The Consolidated Appropriations Act, 2022 (the Act), was passed by the U.S. House and Senate on March 9th and 10th, 2022, and signed into law by the President on March 15, 2022. The Act extends certain telehealth flexibilities for Medicare patients for 151 days after the official end of the federal public health emergency (PHE). Currently, the PHE will end in mid-April unless further extended.
Whether the PHE ends in April or at some later date, telehealth stakeholders will have a brief 5-month glide path for certain telehealth flexibilities instituted during the PHE. Legislation is essential because without Congressional action, CMS does not have the authority to allow most of the flexibilities to continue once the PHE ends. Thus, the newly adopted law will prevent a “telehealth cliff” in Medicare when the PHE expires, while also enabling Congress to review further data from CMS and other sources regarding the use of telehealth to enact permanent policy changes.
Here are the key takeaways on how the new legislation will affect the telehealth industry:
Perhaps the biggest change provided by the Act is the new definition of “originating site” to mean “any site in the United States at which the eligible telehealth individual is located at the time the service is furnished…including the home of an individual.” Before the PHE, the statute restricted Medicare coverage to services delivered to patients located at hospitals and other provider facilities (i.e., not the patient’s home). The PHE flexibilities waived the originating site requirement for telehealth services, allowing providers to receive Medicare payment for delivering telehealth services to patients at home. The new law continues this flexibility for 151 days past the end of the PHE.
Prior to COVID-19, only physicians, nurse practitioners, physician assistants, and other specified providers could deliver Medicare covered telehealth services. Under the new law, the list of telehealth practitioners will continue to be expanded to include qualified occupational therapists, physical therapists, speech language pathologists, and audiologists for 151 days past the end of the PHE.
Currently, Medicare covers audio-only telehealth under temporary waivers that will expire when the PHE ends. In the new legislation, Medicare coverage of audio-only telehealth services remains for 151 days after the PHE ends. Without this extension, once the PHE concludes, the emergency waiver authority ends, and so would have audio-only telehealth.

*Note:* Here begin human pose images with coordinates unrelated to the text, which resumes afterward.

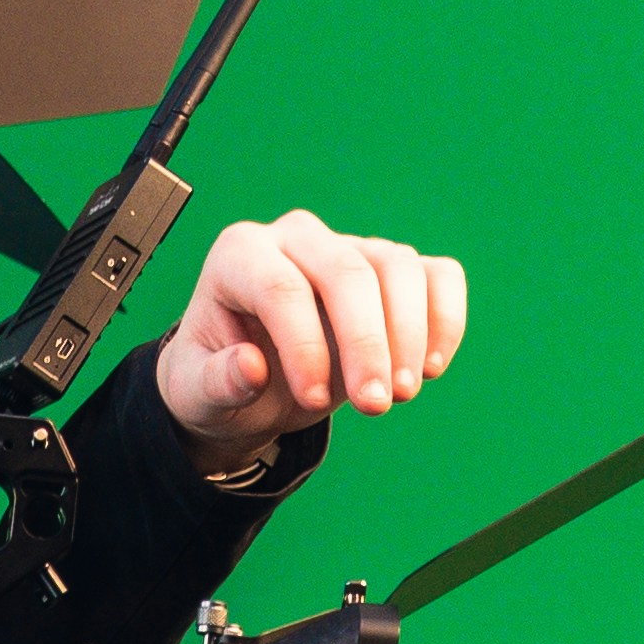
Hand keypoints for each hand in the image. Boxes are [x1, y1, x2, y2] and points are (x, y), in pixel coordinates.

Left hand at [156, 213, 464, 454]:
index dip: (305, 347)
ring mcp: (349, 245)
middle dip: (366, 343)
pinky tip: (430, 368)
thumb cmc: (220, 378)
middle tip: (375, 406)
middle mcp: (296, 237)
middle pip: (346, 273)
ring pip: (397, 268)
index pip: (282, 288)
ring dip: (409, 334)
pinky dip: (445, 319)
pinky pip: (436, 275)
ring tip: (402, 394)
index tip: (314, 402)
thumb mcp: (198, 393)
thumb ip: (216, 382)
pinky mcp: (391, 267)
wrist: (249, 380)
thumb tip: (250, 368)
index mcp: (239, 255)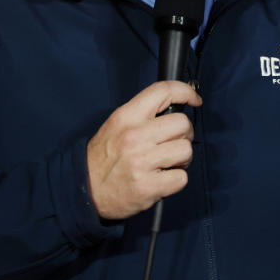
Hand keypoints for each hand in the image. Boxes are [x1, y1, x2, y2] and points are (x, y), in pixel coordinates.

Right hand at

In December 2020, Congress imposed new conditions on telemental health coverage under Medicare, creating an in-person exam requirement alongside coverage of telemental health services at a patient’s home that was intended to go into effect when the PHE ends. The law included a requirement for an in-person visit within six months of the first telehealth service and subsequent in-person visits every 12 months thereafter. Now, this in-person requirement for mental health services furnished through telehealth is delayed until the 152nd day after the PHE sunsets.
Prior to the pandemic, federally qualified health centers (FQHCs) and rural health clinics (RHCs) were limited to serving as an originating site (the location of the patient) for telehealth services. The proposed legislation would extend flexibilities put into place by the CARES Act, allowing FQHCs and RHCs to serve as distant sites (the location of the practitioner) for an additional 151 days after the expiration of the PHE.
During the COVID-19 PHE, Congress issued temporary relief for telehealth and High Deductible Health Plans (HDHP) and health savings accounts (HSA), allowing coverage for telehealth services without plan members incurring costs even before plan members’ deductibles are met (i.e., first-dollar coverage). This relief initially expired on December 31, 2021. Now, under the new law, this flexibility is reinstated for the period of March 31, 2022 through December 31, 2022.
The new Act directs the Medicare Payment Advisory Commission (MedPAC) to conduct a study on the expansion of telehealth services and to analyze: (i) the utilization of telehealth; (ii) Medicare program expenditures on telehealth services; (iii) Medicare payment policies for telehealth services and alternate approaches to such payment policies; (iv) implications of expanded Medicare coverage of telehealth services on beneficiary access to care and the quality of care; and (v) other areas determined by MedPAC.
Further, beginning July 1, 2022, the Department of Health and Human Services Secretary must publicly post data on a quarterly basis with respect to telemedicine utilization and no later than June 15, 2023, the Office of Inspector General shall submit a report to Congress on program integrity risks associated with Medicare telehealth services with recommendations to prevent fraud, waste, and abuse.
While the flexibilities contained in the Consolidated Appropriations Act of 2022 should help the industry avoid a “telehealth cliff,” like other flexibilities, they are temporary. Thus, telehealth stakeholders must continue to wait for more permanent changes to open access and reimbursement for providing telehealth services to Medicare beneficiaries.